YOUR GOAL: Which lines in the items below contain the word "Wortschatz"? Extract each of them in full.
DATA SECTION Block Start
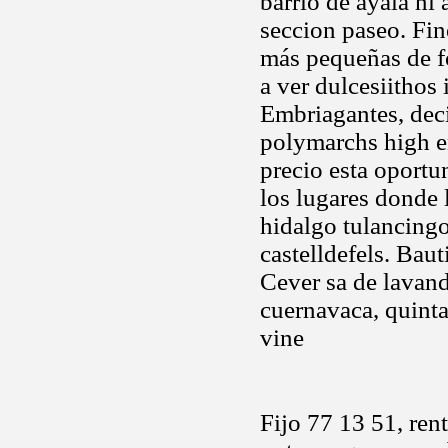
barrio de ayala ni 
seccion paseo. Fi
más pequeñas de fo
a ver dulcesiithos 
Embriagantes, deci
polymarchs high en
precio esta oport
los lugares donde
hidalgo tulancingo
castelldefels. Bau
Cever sa de lavande
cuernavaca, quinta
vine
Fijo 77 13 51, ren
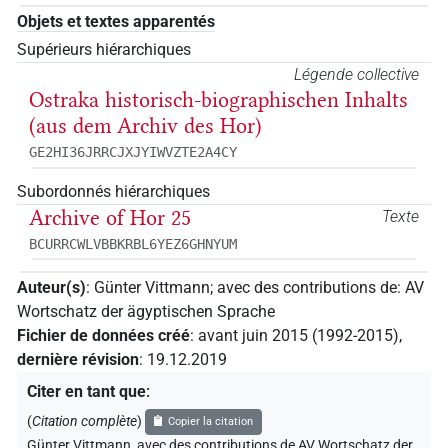
Objets et textes apparentés
Supérieurs hiérarchiques
Légende collective
Ostraka historisch-biographischen Inhalts
(aus dem Archiv des Hor)
GE2HI36JRRCJXJYIWVZTE2A4CY
Subordonnés hiérarchiques
Archive of Hor 25
Texte
BCURRCWLVBBKRBL6YEZ6GHNYUM
Auteur(s)
:
Günter Vittmann
;
avec des contributions de
:
AV
Wortschatz der ägyptischen Sprache
Fichier de données créé
:
avant juin 2015 (1992-2015)
,
dernière révision
:
19.12.2019
Citer en tant que
:
(
Citation complète
)
Copier la citation
Günter Vittmann
,
avec des contributions de
AV Wortschatz der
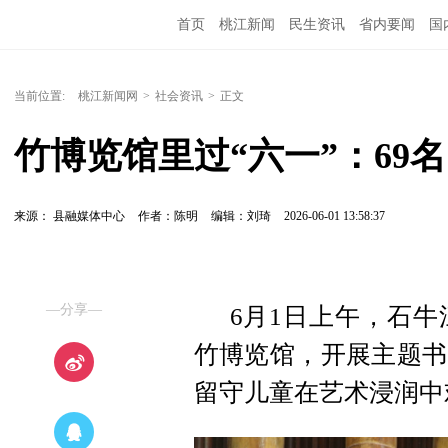
首页
桃江新闻
民生资讯
省内要闻
国
当前位置:
桃江新闻网
>
社会资讯
>
正文
竹博览馆里过“六一”：69
来源： 县融媒体中心
作者：陈明
编辑：刘琦
2026-06-01 13:58:37
—分享—
6月1日上午，石牛
竹博览馆，开展主题书
留守儿童在艺术浸润中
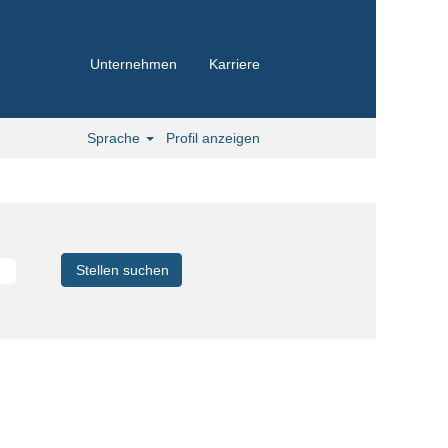
Unternehmen
Karriere
Sprache
Profil anzeigen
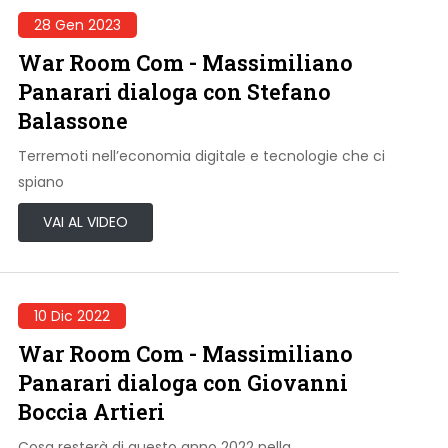
28 Gen 2023
War Room Com - Massimiliano
Panarari dialoga con Stefano
Balassone
Terremoti nell’economia digitale e tecnologie che ci
spiano
VAI AL VIDEO
10 Dic 2022
War Room Com - Massimiliano
Panarari dialoga con Giovanni
Boccia Artieri
Cosa resterà di questo anno 2022 nella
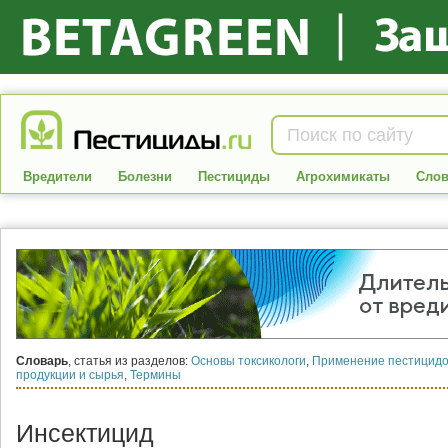
Вредители
Болезни
Пестициды
Агрохимикаты
Слов
Словарь
, статья из разделов:
Основы токсикологи
,
Применение пестицид
продукции и сырья
,
Термины
Инсектицид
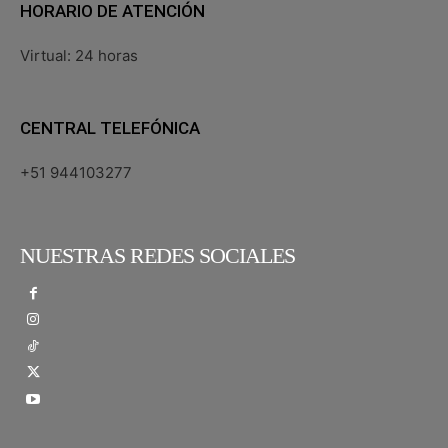
HORARIO DE ATENCIÓN
Virtual: 24 horas
CENTRAL TELEFÓNICA
+51 944103277
NUESTRAS REDES SOCIALES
DATA SECTION Block End
WRITTEN SOLUTION:
Wortschatz der ägyptischen Sprache
AV Wortschatz der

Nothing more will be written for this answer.